CHICAGO (REUTERS) - Denial is not just a river in Africa. It also is a powerful driver of how Americans think about their prospects for a secure retirement.
A new survey of retirement confidence published in March 2016 confirms that many workers lack realistic plans for making ends meet in retirement. It also suggests there is a disconnect between Americans' confidence about retirement and their actual preparations to ensure a comfortable one.
The Retirement Confidence Survey published by the Employee Benefit Research Institute (EBRI) is the longest-running annual survey of retirement confidence among both workers and today’s retirees—this is the 26th annual edition. It provides a long view of how we are doing as a country in preparing for retirement, and this year’s survey does contain some encouraging news.
EBRI found that the percentage of workers who are confident about having enough money for a comfortable retirement has continued to recover from the record lows following the Great Recession. Twenty-one percent are very confident this year, compared with 13 percent in 2013. Those who are somewhat confident rose to 42 percent, up from 38 percent in 2013.
So that means 63 percent of those surveyed have some degree of confidence. But here is the problem—many people are just guessing. Only 48 percent of workers say that they or their spouse have ever tried to calculate how much they will have save to live comfortably in retirement. That percentage has not budged significantly since the recession’s onset in 2008. Just 19 percent of those over age 55 have a formal, written financial plan for retirement.
Moreover, some of the plans people are making may not be realistic. For example, 65 percent of workers say they think they could get along with less than half of their pre-retirement income, yet most retirement planning experts suggest a replacement rate of 70 to 80 percent. "People do a poor job of understanding how much they will need for a retirement that could last a long time—and many don’t understand the basics of what their expenses will be in retirement," said Matthew Greenwald, president of Greenwald & Associates, which conducts the survey for EBRI.
Also troubling is the reliance workers are placing on their ability to generate income from work at the end of their careers and in retirement. That may reflect the increasing aspiration to reinvent retirement, or simply never retire at all.
But work cannot always be counted on as a pillar of financial support in retirement. Two-thirds of workers told EBRI that they plan to supplement their income in retirement with paid work—compared with just 27 percent of retirees who report that they actually have worked for pay in retirement. And 46 percent of today’s retirees told EBRI that they retired earlier than planned—a figure that has held steady in the EBRI survey for many years.
The survey findings also suggest that workers are not making smart decisions about timing their claims for Social Security. Seventy-three percent say they are very or somewhat confident in their ability to decide when to claim Social Security, yet Social Security Administration data consistently shows that roughly 40 percent of workers file for benefits at age 62, the earliest age of eligibility, rather than waiting at least until their full retirement age (currently 66).

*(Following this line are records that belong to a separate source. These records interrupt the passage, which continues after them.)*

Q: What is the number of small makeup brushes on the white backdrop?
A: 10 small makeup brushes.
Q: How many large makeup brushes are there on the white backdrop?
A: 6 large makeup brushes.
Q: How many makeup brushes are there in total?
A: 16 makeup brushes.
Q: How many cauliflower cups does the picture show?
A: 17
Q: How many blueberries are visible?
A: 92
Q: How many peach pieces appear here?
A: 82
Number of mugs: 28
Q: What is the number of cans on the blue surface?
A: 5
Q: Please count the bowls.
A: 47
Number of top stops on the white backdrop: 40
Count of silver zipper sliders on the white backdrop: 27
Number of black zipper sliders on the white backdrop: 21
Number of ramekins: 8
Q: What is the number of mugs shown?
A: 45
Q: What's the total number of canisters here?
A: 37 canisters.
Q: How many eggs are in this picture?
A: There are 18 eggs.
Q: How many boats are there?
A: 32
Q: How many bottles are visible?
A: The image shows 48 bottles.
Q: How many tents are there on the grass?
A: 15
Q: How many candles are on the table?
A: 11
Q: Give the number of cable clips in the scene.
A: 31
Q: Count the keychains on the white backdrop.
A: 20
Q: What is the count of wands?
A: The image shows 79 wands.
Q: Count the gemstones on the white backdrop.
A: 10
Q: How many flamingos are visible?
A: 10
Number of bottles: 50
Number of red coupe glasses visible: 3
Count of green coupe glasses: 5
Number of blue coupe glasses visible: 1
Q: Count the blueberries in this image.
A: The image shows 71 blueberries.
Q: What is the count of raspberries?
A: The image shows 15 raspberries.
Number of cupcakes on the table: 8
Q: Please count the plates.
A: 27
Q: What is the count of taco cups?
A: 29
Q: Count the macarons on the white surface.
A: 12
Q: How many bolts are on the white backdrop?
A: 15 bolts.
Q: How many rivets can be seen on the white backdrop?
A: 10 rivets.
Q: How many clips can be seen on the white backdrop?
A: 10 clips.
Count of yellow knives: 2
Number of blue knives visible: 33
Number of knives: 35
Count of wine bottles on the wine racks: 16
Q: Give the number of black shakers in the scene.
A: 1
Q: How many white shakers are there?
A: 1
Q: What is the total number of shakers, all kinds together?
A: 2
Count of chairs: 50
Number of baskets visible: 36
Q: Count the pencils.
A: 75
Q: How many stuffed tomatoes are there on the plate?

“The delayed credit is especially helpful to married couples if the higher-earning spouse delays his or her claim.”
Although there is certainly no single correct time to claim benefits, it is to most people's advantage to wait at least until the full retirement age, since the delayed retirement credit delivers roughly 8 percent higher benefits annually for each 12 months that one waits. The delayed credit is especially helpful to married couples if the higher-earning spouse delays his or her claim.
EBRI also found that the percentage of American workers who have little or no retirement saving remains stubbornly high. Fifty-four percent have saved less than $25,000—and within that group, 26 percent have less than $1,000.
The saving levels are better for older workers, who have had more time to save. Among workers aged 55 or higher, 30 percent have saved more than $250,000, and 15 percent have between $100,000 and $249,000. But even within this older group, 33 percent have saved less than $25,000. That means many retirees will be entirely reliant on Social Security, which replaces 39 percent of preretirement income, on average. It also means that a significant portion of retirees will have no cushion to meet emergency expenses, aside from the equity in their home.
What accounts for the disparity between retirement confidence and actual preparation? Over time, confidence levels have moved in tandem with macroeconomic trends, said Greenwald, rather than individual household balance sheets. Confidence levels peaked in 2000 before the tech bubble burst, and stayed relatively high until the recession—and they fell after that. The recovering economy is making people feel better, but that may not be justified, he said.
"The actual behavior doesn’t indicate that the confidence is justified," he said.